TRAVAIL DEMANDÉ:
1. Reproduisez sous forme de liste JSON de chaînes, à raison d'une chaîne par ligne et sans les lignes vides, la partie des entrées qui s'ouvre sur la ligne contenant « left elbow: (496, 510, 4) » et se ferme avec la dernière ligne des entrées, bornes comprises.
2. Rédigez la suite du texte sur le sacerdoce du Christ, à partir de sa dernière phrase.

La question du Temple,
pour les hommes de la Bible, est aussi, d’une manière indissociable, une
question de sacerdoce : le Temple est le lieu des sacrifices, et les
sacrifices sont l’affaire des prêtres (He 5, 1). C’est pourquoi la liturgie de
la Présentation de Jésus au Temple nous donne d’entendre, en deuxième lecture,
ce texte tiré de la Lettre aux Hébreux
(2, 14-18) qui a précisément pour objet le mystère théologique et spirituel du
sacerdoce du Christ. Dès son premier contact avec le Temple, se pose pour Jésus
la question du sacrifice. Qu’est-ce que cela veut dire que Jésus soit
prêtre ?
Cela signifie tout
d’abord qu’il est vraiment un homme. Le sacerdoce est une institution humaine,
et un prêtre doit partager avec tous les hommes une communauté de nature :
« chair et sang » (He 2, 14) dit l’épître. Cette désignation de
la condition humaine est pourtant plus subtile qu’il n’y paraît. « Chair
et sang », cela peut indiquer simplement la fragilité, la vulnérabilité ;
l’homme est fort, il domine la création par son intelligence, mais il est
faible en tant que cette intelligence est soumises aux contingences de la
condition corporelle. La chair et le sang, c’est le lieu où je fais
l’expérience de mes propres limites, où je prends conscience que je suis
« le plus faible de la nature »[1].
Et le Christ a fait cette expérience. Il n’a pas fait semblant d’être un
homme : il a eu faim et soif, il a ressenti la fatigue, il a connu la
tristesse et il a pleuré, il a eu peur. Il a « souffert jusqu’au
bout » (He 2, 18) et connaît donc, au plus intime de lui-même, toutes
nos détresses. Mais cette communauté de chair et de sang, cette union de
l’humanité dans la vulnérabilité prend aussi un autre sens lorsqu’il s’agit de
Jésus et des chrétiens. En instituant le rite de son sacrifice, c’est
précisément à une communion à sa chair, à son corps livré, et à son sang, au
calice de la nouvelle alliance, qu’il a invité ses disciples ; et c’est
précisément le geste dont l’Eglise vit à chaque messe. Ainsi, le lieu de la
faiblesse humaine, devient, en Jésus, le lieu de la communion spirituelle.
Jésus a transfiguré nos détresses en son sacrifice – et son sacrifice, nous y
communions.

JEU DE DONNÉES:
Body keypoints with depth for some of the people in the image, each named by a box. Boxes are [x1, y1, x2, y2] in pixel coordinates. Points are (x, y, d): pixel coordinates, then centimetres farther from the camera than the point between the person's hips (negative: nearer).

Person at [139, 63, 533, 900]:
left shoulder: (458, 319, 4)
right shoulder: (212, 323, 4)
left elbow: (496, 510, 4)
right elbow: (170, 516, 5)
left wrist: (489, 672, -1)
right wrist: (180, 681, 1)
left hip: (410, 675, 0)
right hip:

CORRIGÉ:
1.
[
  "left elbow: (496, 510, 4)",
  "right elbow: (170, 516, 5)",
  "left wrist: (489, 672, -1)",
  "right wrist: (180, 681, 1)",
  "left hip: (410, 675, 0)",
  "right hip:"
]

2.
Être prêtre, pour Jésus,
cela signifie aussi inaugurer un nouveau rapport à la mort. Depuis qu’Adam a
placé l’humanité dans la perspective de la mort, tous les hommes ensemble et
chaque homme en particulier est comme paniqué à l’idée de devoir mourir un
jour. Ce délire collectif que l’épître nomme « la crainte de la
mort » (He 2, 15) est une sorte de frénésie qui est l’aiguillon du
péché. Le raisonnement – qui est bien plus une folie qu’une argumentation – est
à peu près celui-ci : « comme je dois mourir un jour, autant profiter
de la vie avant » ; l’homme qui se dit cela fait passer le plaisir
avant toutes les exigences – ou plutôt la seule exigence devient de prendre,
coûte que coûte, un peu de plaisir. Mais avec un tel principe moral, on va de
faux plaisirs en vraies déceptions et on ne construit aucun bonheur fiable.
L’auteur de l’épître a bien raison de faire remarquer que cela est une
soumission au diable (He 2, 14), le diable étant précisément celui qui
nous disperse, qui éparpille l’humanité dans cette incohérence désespérée.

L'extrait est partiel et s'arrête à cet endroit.